Dataset excerpt:
-------------------------
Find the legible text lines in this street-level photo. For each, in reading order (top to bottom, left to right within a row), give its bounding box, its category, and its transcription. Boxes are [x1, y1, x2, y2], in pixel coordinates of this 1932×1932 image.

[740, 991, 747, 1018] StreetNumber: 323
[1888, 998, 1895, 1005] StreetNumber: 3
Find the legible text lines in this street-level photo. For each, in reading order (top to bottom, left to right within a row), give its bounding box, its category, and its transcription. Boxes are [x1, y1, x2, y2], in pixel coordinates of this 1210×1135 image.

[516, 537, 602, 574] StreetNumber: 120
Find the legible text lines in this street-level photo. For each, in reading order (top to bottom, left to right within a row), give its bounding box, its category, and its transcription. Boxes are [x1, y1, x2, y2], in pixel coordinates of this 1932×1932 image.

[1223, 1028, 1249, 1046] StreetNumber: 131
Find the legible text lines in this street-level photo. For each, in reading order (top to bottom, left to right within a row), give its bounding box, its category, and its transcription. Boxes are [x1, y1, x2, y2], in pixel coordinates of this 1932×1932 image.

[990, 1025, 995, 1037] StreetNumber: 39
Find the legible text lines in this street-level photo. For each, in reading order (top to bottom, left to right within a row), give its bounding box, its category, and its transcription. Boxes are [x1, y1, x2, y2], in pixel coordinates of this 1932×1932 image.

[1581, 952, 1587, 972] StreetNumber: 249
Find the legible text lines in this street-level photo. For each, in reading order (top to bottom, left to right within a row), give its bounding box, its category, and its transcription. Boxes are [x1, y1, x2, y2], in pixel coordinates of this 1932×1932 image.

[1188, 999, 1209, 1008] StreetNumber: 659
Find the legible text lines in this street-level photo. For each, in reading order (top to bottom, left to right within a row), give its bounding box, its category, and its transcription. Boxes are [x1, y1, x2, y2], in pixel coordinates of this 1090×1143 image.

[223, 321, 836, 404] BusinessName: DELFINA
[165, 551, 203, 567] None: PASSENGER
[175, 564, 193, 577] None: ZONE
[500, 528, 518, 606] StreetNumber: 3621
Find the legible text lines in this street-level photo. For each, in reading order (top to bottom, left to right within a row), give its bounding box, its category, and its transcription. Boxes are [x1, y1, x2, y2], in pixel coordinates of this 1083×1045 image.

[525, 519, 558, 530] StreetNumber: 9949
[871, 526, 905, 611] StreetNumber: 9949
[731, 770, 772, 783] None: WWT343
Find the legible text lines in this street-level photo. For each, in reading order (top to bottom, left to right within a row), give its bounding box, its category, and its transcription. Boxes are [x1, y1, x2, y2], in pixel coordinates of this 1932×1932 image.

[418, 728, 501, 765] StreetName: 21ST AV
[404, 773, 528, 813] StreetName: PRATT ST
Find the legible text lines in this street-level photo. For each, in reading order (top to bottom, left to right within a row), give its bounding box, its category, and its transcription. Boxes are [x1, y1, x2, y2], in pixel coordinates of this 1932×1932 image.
-------------------------
TASK TO COMPLETE: Rewrite all the records above, putting "street-view image" wherever "street-level photo" appears and leaving everything else unchanged.

SOLUTION TO THE PROBLEM:
Find the legible text lines in this street-view image. For each, in reading order (top to bottom, left to right within a row), give its bounding box, its category, and its transcription. Boxes are [x1, y1, x2, y2], in pixel coordinates of this 1932×1932 image.

[740, 991, 747, 1018] StreetNumber: 323
[1888, 998, 1895, 1005] StreetNumber: 3
Find the legible text lines in this street-view image. For each, in reading order (top to bottom, left to right within a row), give its bounding box, its category, and its transcription. Boxes are [x1, y1, x2, y2], in pixel coordinates of this 1210×1135 image.

[516, 537, 602, 574] StreetNumber: 120
Find the legible text lines in this street-view image. For each, in reading order (top to bottom, left to right within a row), give its bounding box, its category, and its transcription. Boxes are [x1, y1, x2, y2], in pixel coordinates of this 1932×1932 image.

[1223, 1028, 1249, 1046] StreetNumber: 131
Find the legible text lines in this street-view image. For each, in reading order (top to bottom, left to right within a row), give its bounding box, its category, and its transcription. Boxes are [x1, y1, x2, y2], in pixel coordinates of this 1932×1932 image.

[990, 1025, 995, 1037] StreetNumber: 39
Find the legible text lines in this street-view image. For each, in reading order (top to bottom, left to right within a row), give its bounding box, its category, and its transcription. Boxes are [x1, y1, x2, y2], in pixel coordinates of this 1932×1932 image.

[1581, 952, 1587, 972] StreetNumber: 249
Find the legible text lines in this street-view image. For each, in reading order (top to bottom, left to right within a row), give its bounding box, its category, and its transcription. Boxes are [x1, y1, x2, y2], in pixel coordinates of this 1932×1932 image.

[1188, 999, 1209, 1008] StreetNumber: 659
Find the legible text lines in this street-view image. For each, in reading order (top to bottom, left to right within a row), give its bounding box, its category, and its transcription. Boxes are [x1, y1, x2, y2], in pixel coordinates of this 1090×1143 image.

[223, 321, 836, 404] BusinessName: DELFINA
[165, 551, 203, 567] None: PASSENGER
[175, 564, 193, 577] None: ZONE
[500, 528, 518, 606] StreetNumber: 3621
Find the legible text lines in this street-view image. For each, in reading order (top to bottom, left to right within a row), give its bounding box, its category, and its transcription. Boxes are [x1, y1, x2, y2], in pixel coordinates of this 1083×1045 image.

[525, 519, 558, 530] StreetNumber: 9949
[871, 526, 905, 611] StreetNumber: 9949
[731, 770, 772, 783] None: WWT343
Find the legible text lines in this street-view image. For each, in reading order (top to bottom, left to right within a row), give its bounding box, its category, and its transcription. Boxes are [x1, y1, x2, y2], in pixel coordinates of this 1932×1932 image.

[418, 728, 501, 765] StreetName: 21ST AV
[404, 773, 528, 813] StreetName: PRATT ST
Find the legible text lines in this street-view image. For each, in reading order (top to bottom, left to right within a row), give its bounding box, its category, and its transcription. Boxes are [x1, y1, x2, y2], in pixel coordinates of this 1932×1932 image.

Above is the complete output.